Extract
The oil industry’s rush to begin using digital tools has scrambled traditional relationships with oilfield service companies and brought in new players, from tech giants to startups. Oil companies see digital partnerships as a competitive weapon, arming their technical teams with advanced problem-solving tools, rather than the proprietary software solutions they long relied on. Engineers don’t need to be programming experts, but they need to know enough to be the subject matter experts that link the precise realm of advanced statistical analysis with the messy reality of a producing reservoir.
Automating gas lift creates opportunities. Digital injection-control equipment makes it possible to precisely control injection and constantly adjust those amounts. It replaces equipment where neither of those adjustments was possible. Potentially, that level of control could mean better performance, but only if those setting the controls have some understanding of the interactions of the water, oil, and gas flowing though the well and how to apply multiphase flow analysis to maximize the value of the well.
Shale producers have only recently begun to focus on the damage that could be caused by fracturing chemicals reacting with the reservoir rock. That always struck Stanford Professor Anthony Kovscek as odd since “shales are among the most reactive surfaces on earth.” This year there were signs of change as operators began looking for ways to evaluate friction- reducer performance and identify hazards, such as iron compounds in the well, to reduce the risk of fracturing additives subtracting from long-term results.
Petrotechnicals at Equinor claimed a major technological achievement with the introduction of what they called a reservoir-fluid-identification system. The technology relies on machine learning to analyze in real-time the mud gas flowing up wells during a drilling operation. Inside that gas are signs of whether the rock being bored through will be highly productive or not. Equinor is trying to extrapolate those insights and generate predictions on the rock’s future oil-to-gas ratio. Since this is done in real time, drillers can opt to stop drilling and tap a different, potentially more profitable pay zone. The fluid-identification system is in active use in Equinor’s offshore exploration projects.

Material provided
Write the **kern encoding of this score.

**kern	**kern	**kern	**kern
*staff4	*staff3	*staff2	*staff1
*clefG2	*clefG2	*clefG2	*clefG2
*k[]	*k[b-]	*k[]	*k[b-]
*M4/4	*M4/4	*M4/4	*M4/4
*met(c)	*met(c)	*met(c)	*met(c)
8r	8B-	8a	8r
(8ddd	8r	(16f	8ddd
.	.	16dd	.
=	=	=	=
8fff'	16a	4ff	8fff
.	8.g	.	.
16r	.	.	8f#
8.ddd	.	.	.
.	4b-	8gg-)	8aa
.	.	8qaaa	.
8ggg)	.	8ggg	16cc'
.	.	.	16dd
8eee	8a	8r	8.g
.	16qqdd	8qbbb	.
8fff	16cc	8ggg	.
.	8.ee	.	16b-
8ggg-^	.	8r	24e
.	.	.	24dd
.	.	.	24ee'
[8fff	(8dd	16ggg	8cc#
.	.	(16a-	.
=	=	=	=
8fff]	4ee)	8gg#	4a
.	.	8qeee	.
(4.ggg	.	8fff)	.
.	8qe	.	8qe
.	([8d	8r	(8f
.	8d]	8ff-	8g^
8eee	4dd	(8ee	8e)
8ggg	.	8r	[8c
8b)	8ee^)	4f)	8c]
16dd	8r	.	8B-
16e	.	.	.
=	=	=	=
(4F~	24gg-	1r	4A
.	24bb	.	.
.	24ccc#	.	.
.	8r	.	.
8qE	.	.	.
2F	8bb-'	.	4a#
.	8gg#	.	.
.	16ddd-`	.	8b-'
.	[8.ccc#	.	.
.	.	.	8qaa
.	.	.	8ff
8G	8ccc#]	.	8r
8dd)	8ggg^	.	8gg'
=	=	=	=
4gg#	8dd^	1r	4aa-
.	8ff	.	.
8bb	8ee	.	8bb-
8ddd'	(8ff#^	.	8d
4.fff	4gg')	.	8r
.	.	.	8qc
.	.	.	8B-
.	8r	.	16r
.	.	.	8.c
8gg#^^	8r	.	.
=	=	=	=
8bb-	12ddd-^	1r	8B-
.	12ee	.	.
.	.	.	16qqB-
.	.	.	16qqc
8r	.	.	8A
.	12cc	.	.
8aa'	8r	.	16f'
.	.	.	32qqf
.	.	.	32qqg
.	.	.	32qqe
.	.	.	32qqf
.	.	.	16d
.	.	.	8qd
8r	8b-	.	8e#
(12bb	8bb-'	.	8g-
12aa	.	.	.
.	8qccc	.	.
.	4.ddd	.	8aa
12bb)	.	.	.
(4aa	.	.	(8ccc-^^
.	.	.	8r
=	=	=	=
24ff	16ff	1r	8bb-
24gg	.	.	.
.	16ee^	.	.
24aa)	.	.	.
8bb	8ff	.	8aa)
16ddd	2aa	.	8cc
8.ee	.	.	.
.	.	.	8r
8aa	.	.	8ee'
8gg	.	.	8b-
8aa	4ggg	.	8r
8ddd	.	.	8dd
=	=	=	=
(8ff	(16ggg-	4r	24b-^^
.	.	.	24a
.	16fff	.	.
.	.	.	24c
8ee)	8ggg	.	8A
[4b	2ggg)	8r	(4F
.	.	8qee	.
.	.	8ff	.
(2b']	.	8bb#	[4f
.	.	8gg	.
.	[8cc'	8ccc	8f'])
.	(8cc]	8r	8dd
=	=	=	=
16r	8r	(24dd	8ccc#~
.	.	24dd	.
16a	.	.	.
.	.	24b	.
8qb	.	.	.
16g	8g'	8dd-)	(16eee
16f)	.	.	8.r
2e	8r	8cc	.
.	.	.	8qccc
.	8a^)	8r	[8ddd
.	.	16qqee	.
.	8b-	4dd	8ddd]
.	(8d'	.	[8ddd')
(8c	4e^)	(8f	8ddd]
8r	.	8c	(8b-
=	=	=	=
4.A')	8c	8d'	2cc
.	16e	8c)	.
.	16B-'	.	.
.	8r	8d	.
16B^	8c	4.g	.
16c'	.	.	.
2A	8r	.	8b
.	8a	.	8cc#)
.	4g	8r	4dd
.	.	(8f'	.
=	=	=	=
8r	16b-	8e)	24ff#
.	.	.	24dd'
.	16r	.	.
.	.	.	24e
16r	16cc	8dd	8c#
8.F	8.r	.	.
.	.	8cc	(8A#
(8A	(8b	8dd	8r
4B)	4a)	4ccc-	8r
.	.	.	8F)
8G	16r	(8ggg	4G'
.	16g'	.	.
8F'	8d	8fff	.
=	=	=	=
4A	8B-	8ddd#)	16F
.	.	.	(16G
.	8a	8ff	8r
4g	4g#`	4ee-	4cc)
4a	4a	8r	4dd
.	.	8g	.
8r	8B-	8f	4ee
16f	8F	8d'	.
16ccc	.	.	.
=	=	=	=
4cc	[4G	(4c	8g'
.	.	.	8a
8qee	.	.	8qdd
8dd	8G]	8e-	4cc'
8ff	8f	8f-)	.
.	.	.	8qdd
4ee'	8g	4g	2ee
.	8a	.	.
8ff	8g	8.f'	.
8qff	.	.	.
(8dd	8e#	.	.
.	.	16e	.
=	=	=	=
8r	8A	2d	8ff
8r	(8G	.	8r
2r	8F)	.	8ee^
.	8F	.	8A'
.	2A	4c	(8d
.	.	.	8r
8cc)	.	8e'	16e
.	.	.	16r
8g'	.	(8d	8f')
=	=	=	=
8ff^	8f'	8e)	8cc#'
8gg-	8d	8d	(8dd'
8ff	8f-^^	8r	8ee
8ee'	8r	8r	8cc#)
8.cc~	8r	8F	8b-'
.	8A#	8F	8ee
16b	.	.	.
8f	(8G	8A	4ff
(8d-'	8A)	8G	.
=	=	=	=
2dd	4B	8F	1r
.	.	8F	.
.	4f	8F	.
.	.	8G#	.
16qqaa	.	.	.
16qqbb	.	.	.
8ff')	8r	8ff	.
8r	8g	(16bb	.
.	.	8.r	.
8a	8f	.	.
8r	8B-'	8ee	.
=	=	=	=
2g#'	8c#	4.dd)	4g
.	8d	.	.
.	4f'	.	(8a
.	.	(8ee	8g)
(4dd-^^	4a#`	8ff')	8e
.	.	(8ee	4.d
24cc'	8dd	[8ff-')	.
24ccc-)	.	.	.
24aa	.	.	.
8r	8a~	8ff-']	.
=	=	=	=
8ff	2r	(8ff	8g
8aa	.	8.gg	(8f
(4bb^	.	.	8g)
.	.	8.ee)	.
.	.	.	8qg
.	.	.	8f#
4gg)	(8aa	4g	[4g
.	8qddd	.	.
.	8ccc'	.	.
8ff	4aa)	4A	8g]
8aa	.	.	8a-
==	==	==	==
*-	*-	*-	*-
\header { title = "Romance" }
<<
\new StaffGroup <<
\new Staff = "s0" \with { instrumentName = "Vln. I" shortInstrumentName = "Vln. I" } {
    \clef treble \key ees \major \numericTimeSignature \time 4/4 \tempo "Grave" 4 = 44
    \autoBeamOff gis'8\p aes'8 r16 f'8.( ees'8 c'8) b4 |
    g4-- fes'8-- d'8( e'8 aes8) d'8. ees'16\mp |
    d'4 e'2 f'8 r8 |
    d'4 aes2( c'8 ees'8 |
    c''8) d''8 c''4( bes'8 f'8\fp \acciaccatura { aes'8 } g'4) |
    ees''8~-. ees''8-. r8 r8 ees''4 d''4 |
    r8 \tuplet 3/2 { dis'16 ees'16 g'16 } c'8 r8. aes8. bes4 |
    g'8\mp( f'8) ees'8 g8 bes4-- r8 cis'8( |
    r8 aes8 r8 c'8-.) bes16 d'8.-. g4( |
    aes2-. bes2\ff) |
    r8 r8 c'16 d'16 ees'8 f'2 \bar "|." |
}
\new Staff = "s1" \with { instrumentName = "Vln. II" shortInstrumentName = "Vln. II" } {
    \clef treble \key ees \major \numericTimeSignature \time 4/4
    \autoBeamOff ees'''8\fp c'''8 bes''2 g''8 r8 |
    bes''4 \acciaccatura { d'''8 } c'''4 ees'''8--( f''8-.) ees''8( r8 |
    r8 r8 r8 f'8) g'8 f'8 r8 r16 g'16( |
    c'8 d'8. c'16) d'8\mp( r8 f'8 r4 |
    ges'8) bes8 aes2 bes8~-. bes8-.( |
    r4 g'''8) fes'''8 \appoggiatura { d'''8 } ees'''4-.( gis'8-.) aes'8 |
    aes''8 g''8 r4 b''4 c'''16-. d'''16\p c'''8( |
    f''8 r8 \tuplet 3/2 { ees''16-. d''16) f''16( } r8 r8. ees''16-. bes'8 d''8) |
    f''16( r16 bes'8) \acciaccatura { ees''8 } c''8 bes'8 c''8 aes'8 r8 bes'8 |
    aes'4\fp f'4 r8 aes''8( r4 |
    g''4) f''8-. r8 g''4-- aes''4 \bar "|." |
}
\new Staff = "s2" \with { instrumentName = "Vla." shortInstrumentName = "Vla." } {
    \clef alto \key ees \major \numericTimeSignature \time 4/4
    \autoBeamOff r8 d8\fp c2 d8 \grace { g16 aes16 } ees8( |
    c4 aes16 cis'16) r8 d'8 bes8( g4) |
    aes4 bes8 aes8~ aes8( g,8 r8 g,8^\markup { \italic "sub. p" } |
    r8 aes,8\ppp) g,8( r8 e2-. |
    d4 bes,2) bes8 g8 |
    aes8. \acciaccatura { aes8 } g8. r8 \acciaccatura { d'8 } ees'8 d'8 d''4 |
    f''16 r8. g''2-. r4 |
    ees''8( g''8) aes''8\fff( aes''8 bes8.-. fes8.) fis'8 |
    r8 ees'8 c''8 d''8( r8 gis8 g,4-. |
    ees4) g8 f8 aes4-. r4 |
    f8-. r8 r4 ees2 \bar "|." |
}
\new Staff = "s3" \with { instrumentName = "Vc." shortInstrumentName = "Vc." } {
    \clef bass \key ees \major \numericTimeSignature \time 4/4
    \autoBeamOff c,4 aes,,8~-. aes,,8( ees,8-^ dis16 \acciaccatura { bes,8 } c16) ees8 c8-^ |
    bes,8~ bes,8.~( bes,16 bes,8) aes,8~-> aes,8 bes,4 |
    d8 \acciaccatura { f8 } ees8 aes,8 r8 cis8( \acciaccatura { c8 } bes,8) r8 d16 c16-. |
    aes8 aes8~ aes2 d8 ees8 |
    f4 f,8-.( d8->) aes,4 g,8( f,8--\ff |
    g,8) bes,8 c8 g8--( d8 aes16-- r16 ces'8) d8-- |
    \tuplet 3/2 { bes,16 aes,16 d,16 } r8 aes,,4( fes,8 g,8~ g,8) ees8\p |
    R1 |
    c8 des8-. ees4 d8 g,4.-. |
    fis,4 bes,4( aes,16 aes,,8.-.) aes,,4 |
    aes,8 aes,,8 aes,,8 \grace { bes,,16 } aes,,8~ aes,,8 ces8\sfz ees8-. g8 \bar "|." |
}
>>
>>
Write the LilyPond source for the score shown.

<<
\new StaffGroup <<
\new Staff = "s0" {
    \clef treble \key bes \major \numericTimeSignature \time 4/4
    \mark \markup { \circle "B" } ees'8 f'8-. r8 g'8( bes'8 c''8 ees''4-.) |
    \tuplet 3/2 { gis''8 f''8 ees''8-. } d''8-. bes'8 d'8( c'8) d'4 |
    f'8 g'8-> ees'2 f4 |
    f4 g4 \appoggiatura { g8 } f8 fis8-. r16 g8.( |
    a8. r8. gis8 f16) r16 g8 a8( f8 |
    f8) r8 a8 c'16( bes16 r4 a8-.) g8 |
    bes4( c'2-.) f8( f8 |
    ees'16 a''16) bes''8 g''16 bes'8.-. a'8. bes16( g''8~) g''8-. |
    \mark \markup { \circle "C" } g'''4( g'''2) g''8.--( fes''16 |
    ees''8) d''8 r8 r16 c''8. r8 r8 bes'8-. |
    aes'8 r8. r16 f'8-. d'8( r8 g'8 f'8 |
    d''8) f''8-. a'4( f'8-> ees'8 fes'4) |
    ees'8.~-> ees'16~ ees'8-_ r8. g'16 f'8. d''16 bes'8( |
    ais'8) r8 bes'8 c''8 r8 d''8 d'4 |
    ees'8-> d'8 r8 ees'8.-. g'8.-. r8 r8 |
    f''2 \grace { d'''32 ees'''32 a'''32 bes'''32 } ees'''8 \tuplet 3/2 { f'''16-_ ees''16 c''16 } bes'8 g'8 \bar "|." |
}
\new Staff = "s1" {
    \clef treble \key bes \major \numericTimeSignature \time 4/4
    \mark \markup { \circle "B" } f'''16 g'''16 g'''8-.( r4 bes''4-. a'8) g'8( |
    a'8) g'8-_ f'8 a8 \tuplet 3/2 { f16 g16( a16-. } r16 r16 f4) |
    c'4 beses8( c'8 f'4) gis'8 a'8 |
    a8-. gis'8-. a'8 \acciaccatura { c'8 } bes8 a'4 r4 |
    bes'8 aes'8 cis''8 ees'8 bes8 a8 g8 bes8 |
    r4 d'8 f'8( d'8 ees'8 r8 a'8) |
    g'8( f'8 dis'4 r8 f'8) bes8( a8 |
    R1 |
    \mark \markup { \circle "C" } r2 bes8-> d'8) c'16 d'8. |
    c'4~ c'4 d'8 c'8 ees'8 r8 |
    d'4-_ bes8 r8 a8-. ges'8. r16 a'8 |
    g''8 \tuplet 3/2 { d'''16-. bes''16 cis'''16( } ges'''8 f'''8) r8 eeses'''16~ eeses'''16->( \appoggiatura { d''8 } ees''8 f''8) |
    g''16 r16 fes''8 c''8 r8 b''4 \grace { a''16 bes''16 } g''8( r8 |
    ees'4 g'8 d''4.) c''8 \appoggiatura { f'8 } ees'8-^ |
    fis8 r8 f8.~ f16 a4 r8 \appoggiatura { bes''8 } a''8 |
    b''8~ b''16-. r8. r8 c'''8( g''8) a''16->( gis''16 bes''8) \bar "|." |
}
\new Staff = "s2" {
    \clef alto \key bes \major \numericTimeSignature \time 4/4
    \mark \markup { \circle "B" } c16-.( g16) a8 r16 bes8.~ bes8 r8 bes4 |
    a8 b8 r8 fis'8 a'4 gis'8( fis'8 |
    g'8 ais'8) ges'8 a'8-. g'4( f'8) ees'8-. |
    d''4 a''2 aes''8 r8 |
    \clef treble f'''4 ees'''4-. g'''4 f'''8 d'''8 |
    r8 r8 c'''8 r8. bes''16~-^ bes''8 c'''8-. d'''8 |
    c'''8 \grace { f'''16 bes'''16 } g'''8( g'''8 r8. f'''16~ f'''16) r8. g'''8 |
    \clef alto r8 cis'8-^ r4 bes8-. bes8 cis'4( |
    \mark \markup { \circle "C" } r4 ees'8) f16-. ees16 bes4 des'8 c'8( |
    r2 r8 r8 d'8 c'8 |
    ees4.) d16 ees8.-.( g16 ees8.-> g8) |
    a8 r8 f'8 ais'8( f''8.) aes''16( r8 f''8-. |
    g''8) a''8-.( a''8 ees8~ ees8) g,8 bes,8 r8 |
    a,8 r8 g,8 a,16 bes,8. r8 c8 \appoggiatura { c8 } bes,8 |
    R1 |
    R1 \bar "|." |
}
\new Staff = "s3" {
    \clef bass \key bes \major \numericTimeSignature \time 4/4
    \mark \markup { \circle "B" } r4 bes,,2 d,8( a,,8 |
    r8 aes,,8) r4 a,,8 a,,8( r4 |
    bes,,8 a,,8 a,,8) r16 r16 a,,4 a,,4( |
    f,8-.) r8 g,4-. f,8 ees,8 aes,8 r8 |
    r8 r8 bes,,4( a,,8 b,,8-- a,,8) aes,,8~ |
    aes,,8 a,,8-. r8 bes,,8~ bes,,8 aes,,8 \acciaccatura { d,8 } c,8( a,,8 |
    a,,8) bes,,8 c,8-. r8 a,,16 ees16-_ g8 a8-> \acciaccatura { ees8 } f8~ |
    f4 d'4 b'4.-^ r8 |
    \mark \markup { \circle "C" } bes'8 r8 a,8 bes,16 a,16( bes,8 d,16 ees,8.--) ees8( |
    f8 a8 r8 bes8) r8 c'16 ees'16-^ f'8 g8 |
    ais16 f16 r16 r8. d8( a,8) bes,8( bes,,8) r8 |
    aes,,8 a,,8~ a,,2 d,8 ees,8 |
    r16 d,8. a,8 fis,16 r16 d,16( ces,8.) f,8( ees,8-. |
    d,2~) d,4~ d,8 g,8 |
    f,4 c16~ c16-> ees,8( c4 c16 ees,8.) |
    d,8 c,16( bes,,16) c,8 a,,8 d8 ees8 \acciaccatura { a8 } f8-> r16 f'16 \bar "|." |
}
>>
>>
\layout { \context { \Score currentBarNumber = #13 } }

Task item A
According to the oil industry extract, what does Equinor's reservoir-fluid-identification system analyze in real time?
Task item B
Pick up the oil industry extract after its final sentence and continue it.

Exercise response A
The mud gas flowing up wells during a drilling operation.

Exercise response B
Ahead of its next manned missions to the Moon, NASA has decided to do a little drilling. Two lunar projects involving robotic landers will collect subsurface soil and ice samples using methods that have been compared to how core samples are taken during oil and gas exploration activities here on Earth. The overarching goal is to find out whether in-situ resource utilization can be achieved, chiefly to yield water, or what interplanetary experts call “the oil of space.” In both missions, a rotary-percussive drill that has been adapted from oil and gas technology will be used to see what lies just a few feet below the Moon’s surface.
Russia has for years led the world in gas flaring, but can bitcoin mining help change that? Moscow-based Gazprom Neft is trying to find out after it joined the ranks of mostly North American oil and gas companies trying to turn otherwise flared gas into cryptocurrency, which in turn, can be converted into cash. Gazprom Neft’s first gas-to-bitcoin pilot took place in western Siberia using a shipping container filled with 150 mining units and in a month generated 1.8 bitcoin using 49,500 cubic meters of gas.